— BEGIN DATA FOR THIS EXERCISE —
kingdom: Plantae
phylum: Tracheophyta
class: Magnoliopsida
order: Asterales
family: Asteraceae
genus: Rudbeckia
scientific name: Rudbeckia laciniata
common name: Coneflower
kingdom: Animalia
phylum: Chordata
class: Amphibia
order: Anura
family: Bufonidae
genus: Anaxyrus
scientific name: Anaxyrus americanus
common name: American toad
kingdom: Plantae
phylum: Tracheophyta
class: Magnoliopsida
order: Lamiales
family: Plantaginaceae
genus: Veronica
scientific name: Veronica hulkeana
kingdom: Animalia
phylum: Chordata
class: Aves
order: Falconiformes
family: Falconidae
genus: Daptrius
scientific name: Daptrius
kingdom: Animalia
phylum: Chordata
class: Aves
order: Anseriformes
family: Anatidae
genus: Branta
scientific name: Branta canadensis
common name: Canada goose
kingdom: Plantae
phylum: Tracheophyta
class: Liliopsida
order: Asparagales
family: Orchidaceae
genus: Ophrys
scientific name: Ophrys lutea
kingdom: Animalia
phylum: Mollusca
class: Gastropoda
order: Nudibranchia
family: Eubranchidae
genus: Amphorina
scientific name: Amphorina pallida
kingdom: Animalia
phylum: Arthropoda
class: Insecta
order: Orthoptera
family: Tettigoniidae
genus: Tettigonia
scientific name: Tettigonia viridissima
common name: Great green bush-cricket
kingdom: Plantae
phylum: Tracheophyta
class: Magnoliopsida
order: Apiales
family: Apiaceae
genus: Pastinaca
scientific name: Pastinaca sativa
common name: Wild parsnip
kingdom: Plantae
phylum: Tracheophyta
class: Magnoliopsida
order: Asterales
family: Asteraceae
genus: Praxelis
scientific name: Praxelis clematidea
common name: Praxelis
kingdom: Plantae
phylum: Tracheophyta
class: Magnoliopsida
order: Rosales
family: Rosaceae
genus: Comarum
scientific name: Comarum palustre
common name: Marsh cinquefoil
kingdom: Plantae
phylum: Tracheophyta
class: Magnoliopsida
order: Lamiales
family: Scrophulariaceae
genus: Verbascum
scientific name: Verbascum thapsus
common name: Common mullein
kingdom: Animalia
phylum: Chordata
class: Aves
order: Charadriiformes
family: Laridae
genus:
— END DATA FOR THIS EXERCISE —
→ PROBLEM REQUIREMENTS
Gather every line from the items above that contains the string "common", matching case exactly.

→ COMPLETE RESPONSE
common name: Coneflower
common name: American toad
common name: Canada goose
common name: Great green bush-cricket
common name: Wild parsnip
common name: Praxelis
common name: Marsh cinquefoil
common name: Common mullein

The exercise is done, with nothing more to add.